## LISTED RECORDS
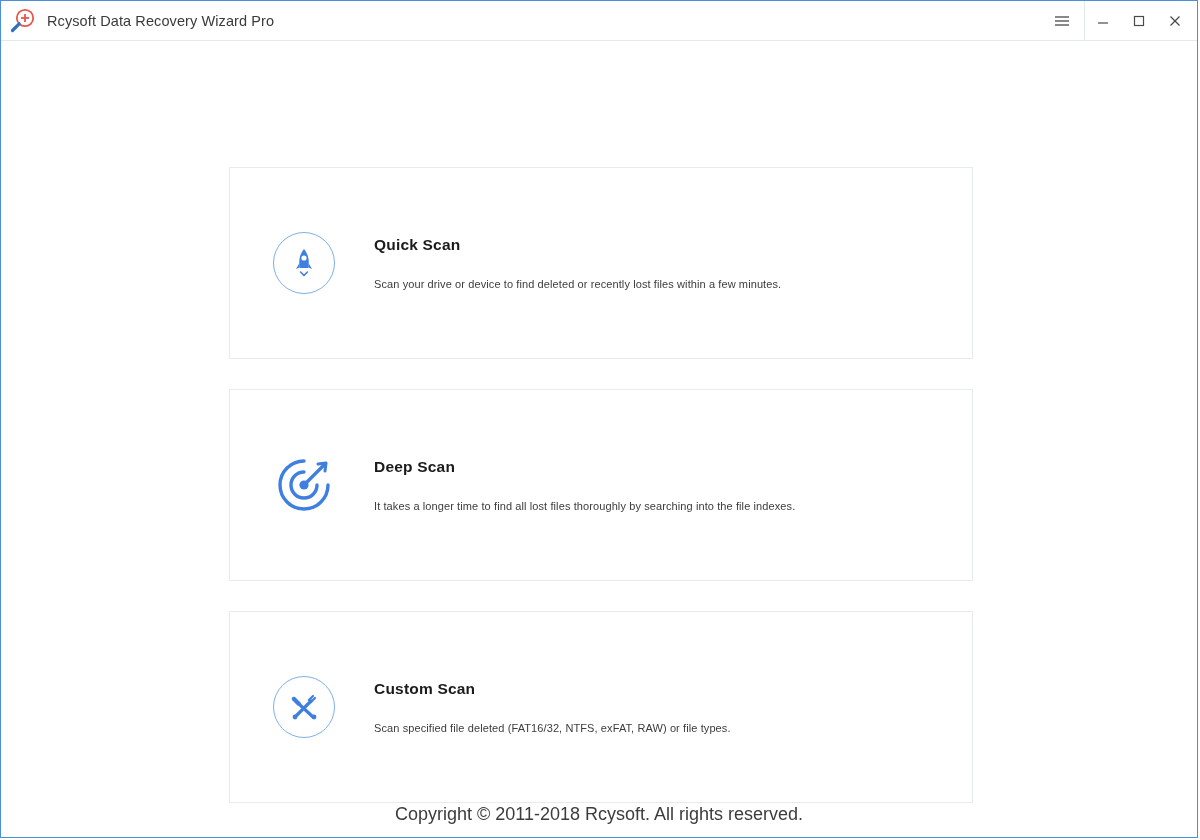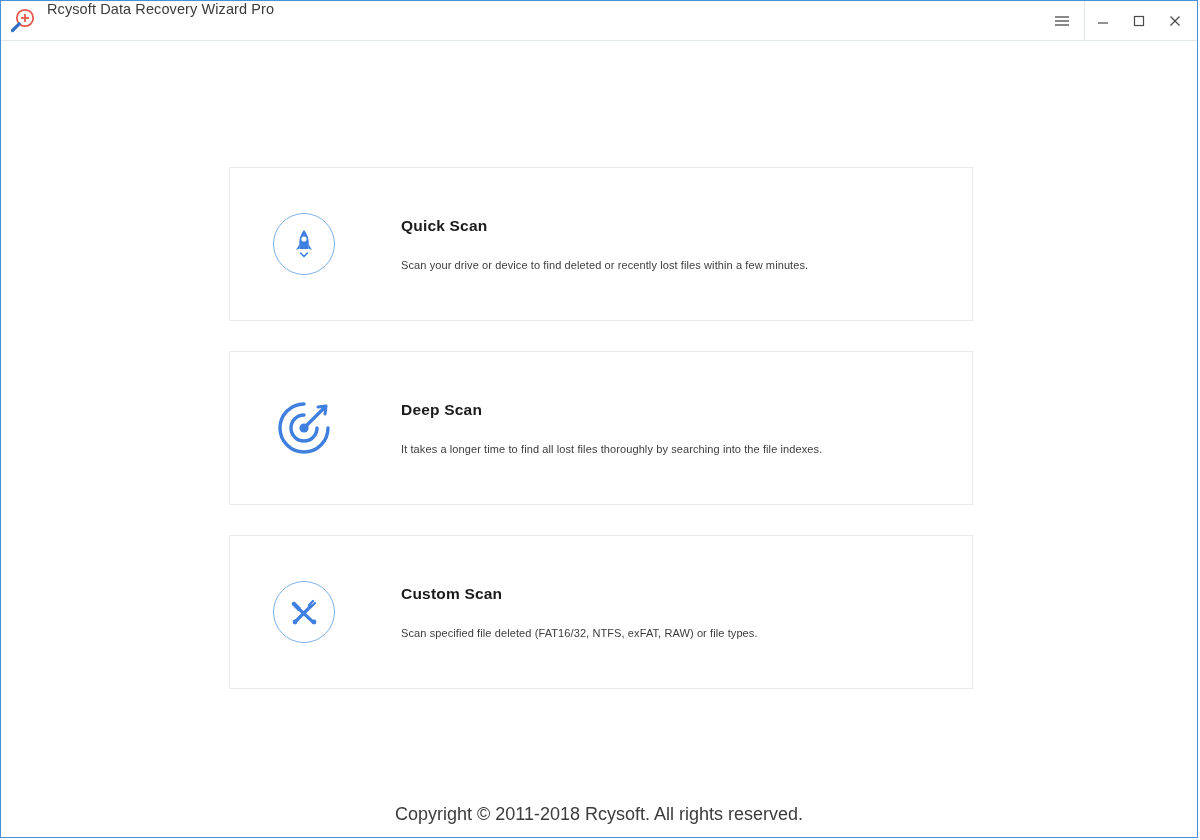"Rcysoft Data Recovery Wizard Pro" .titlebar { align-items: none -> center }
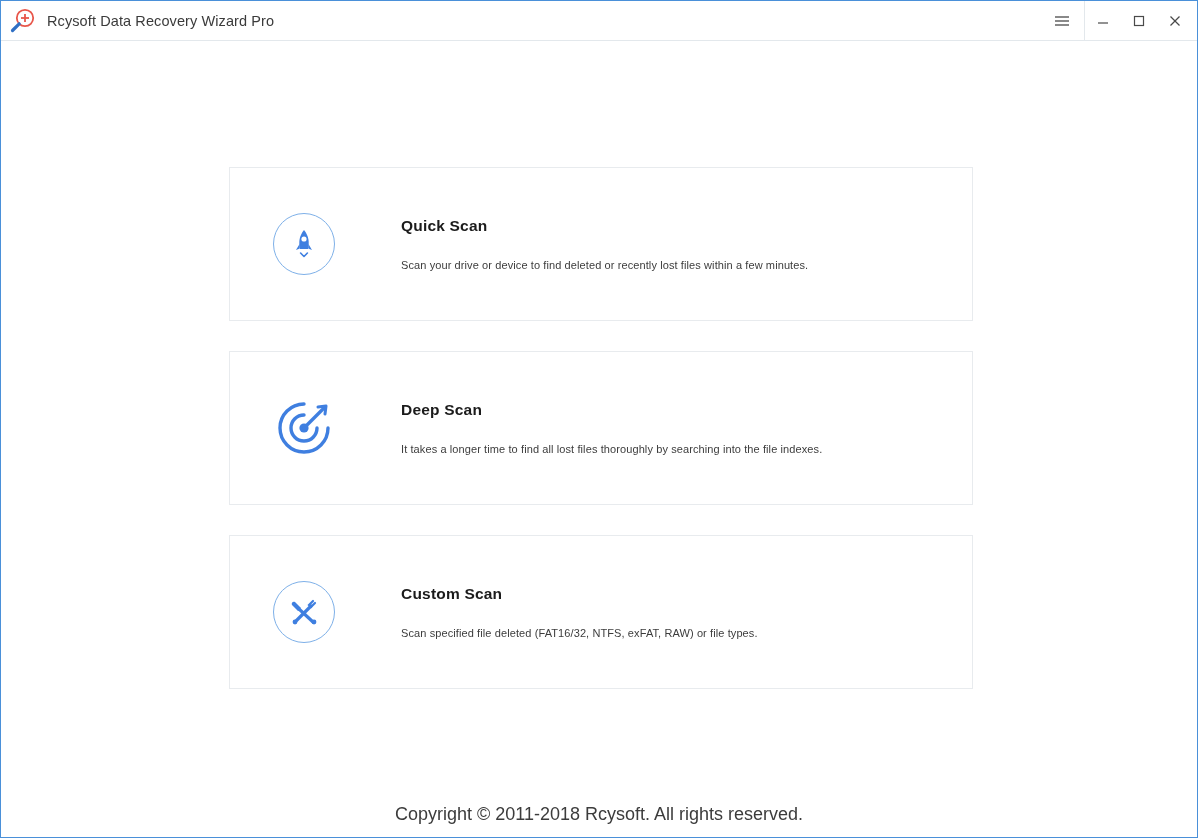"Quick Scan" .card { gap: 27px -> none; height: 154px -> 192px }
---
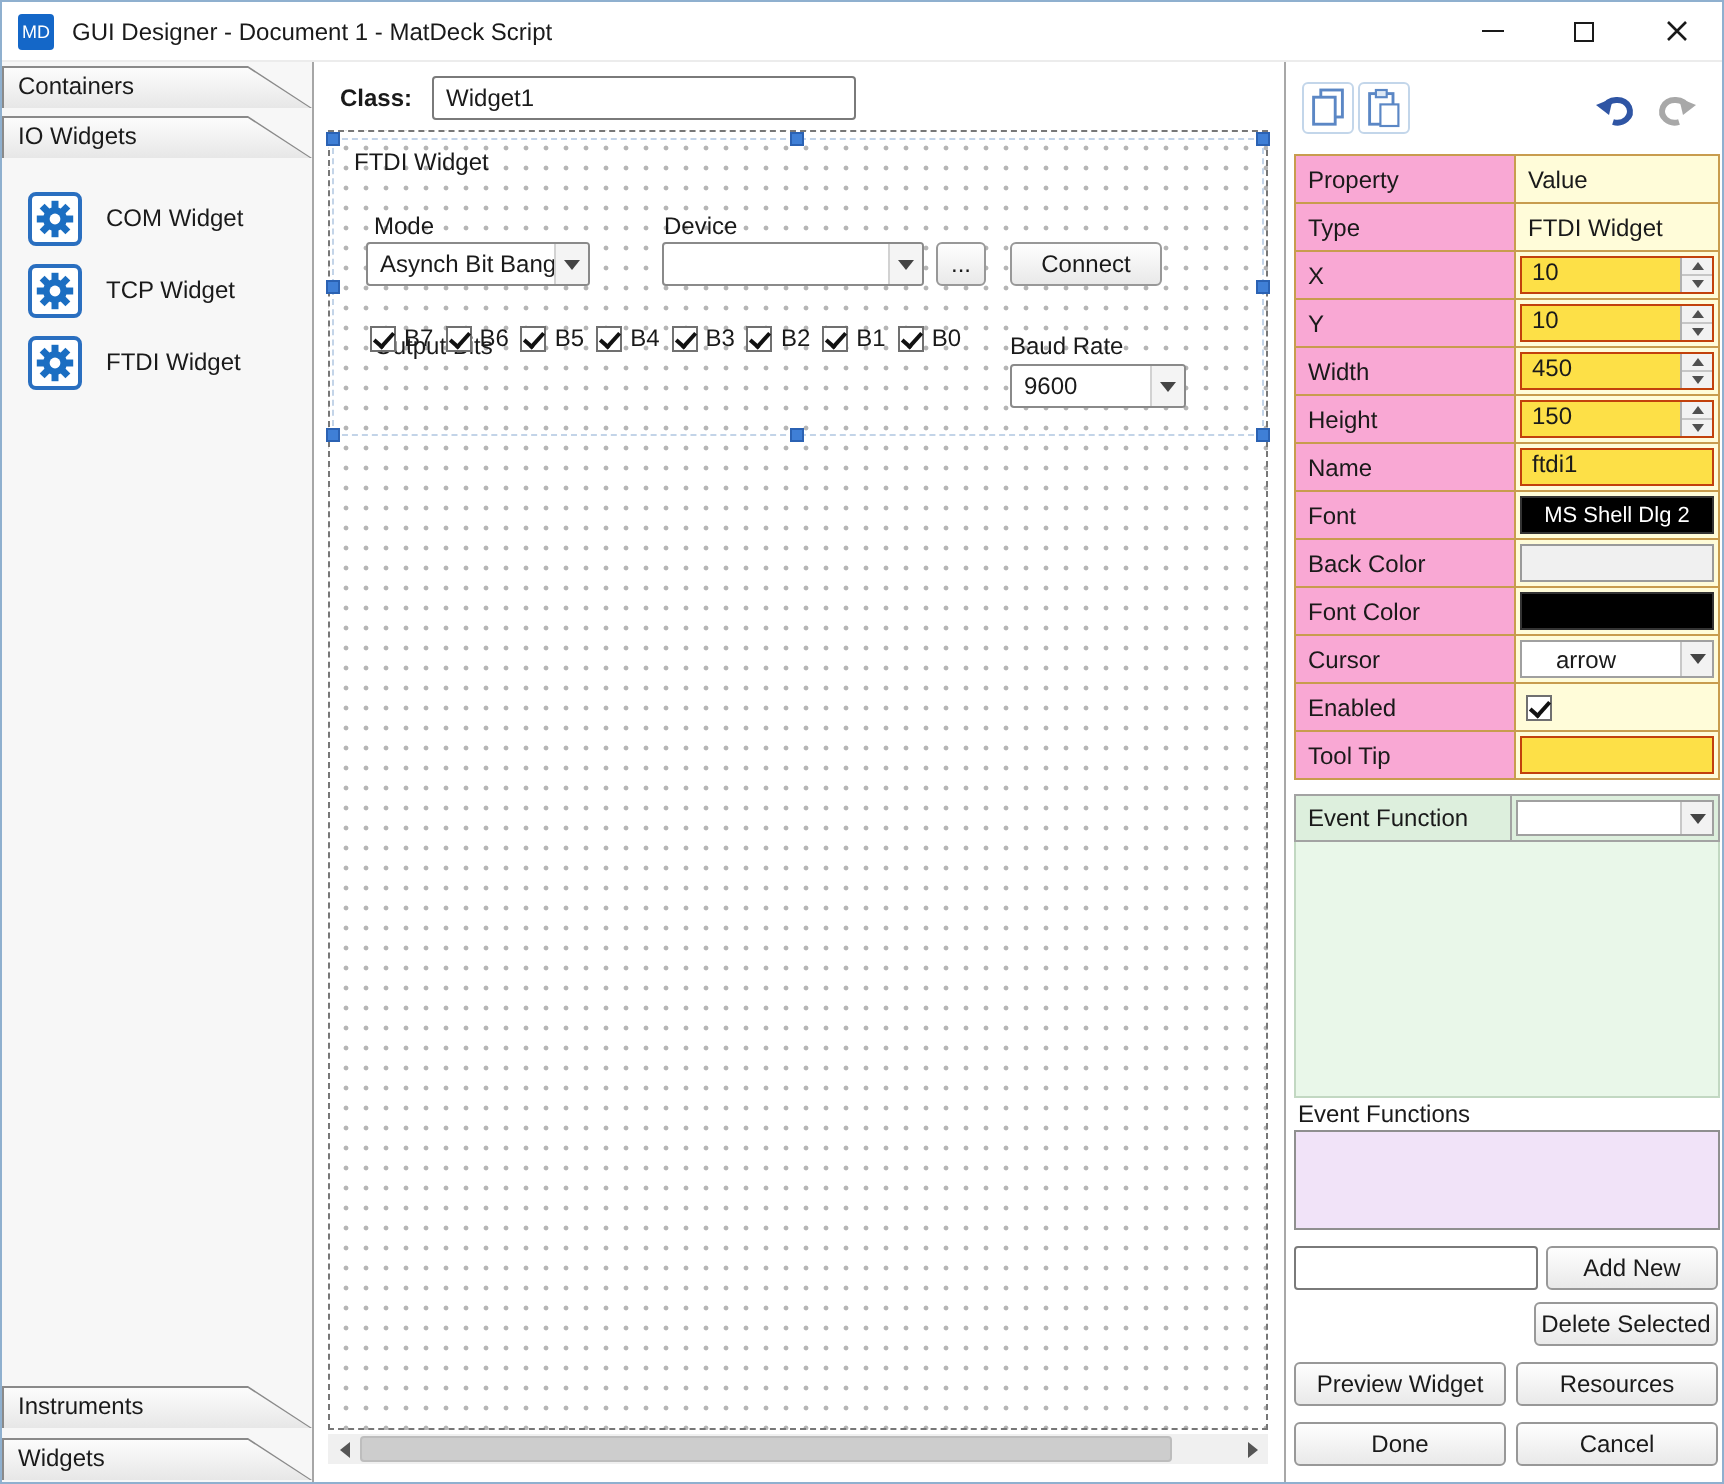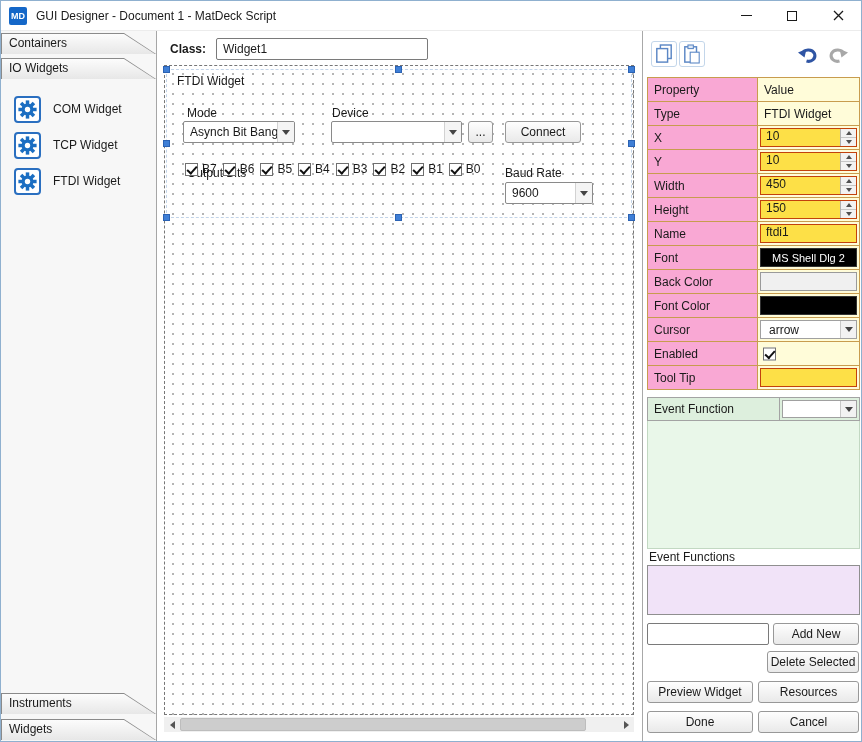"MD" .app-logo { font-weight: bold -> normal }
---
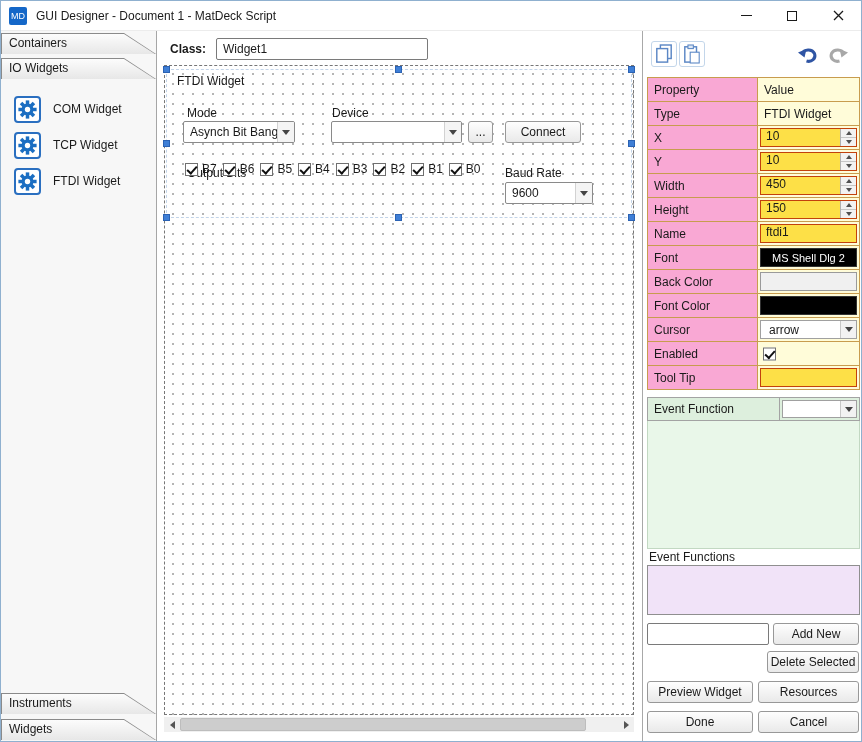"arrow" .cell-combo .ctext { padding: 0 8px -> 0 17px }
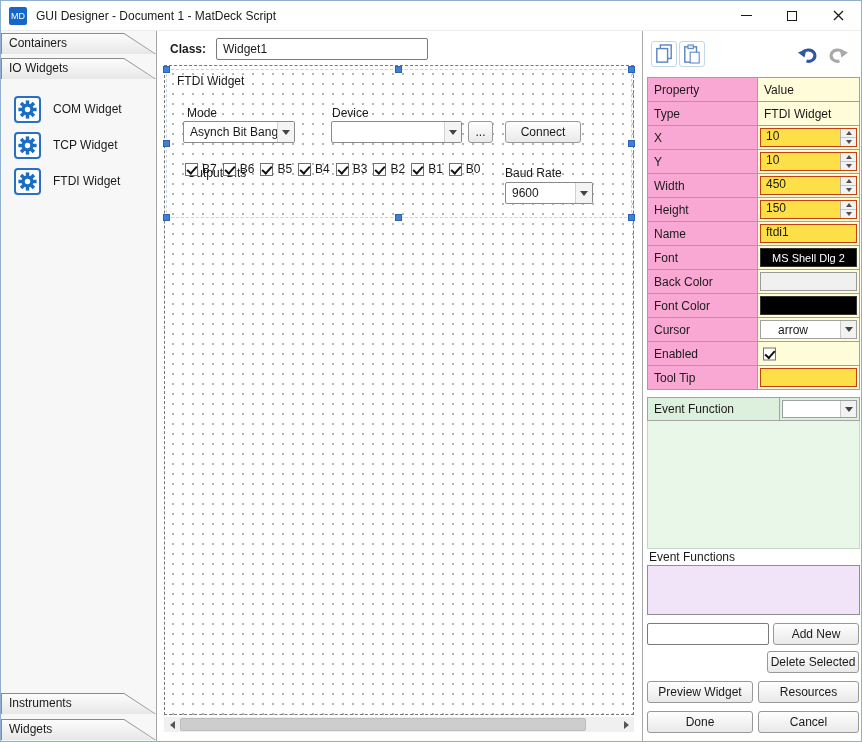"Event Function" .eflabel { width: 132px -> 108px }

## EXERCISE DIRECTIONS
Beginning with the line holding "Data Recovery Wizard" in the material above, restate word for word each line through the line holding "gap: 27px ->", and exclude pictures.

## FINAL ANSWER
"Rcysoft Data Recovery Wizard Pro" .titlebar { align-items: none -> center }
"Quick Scan" .card { gap: 27px -> none; height: 154px -> 192px }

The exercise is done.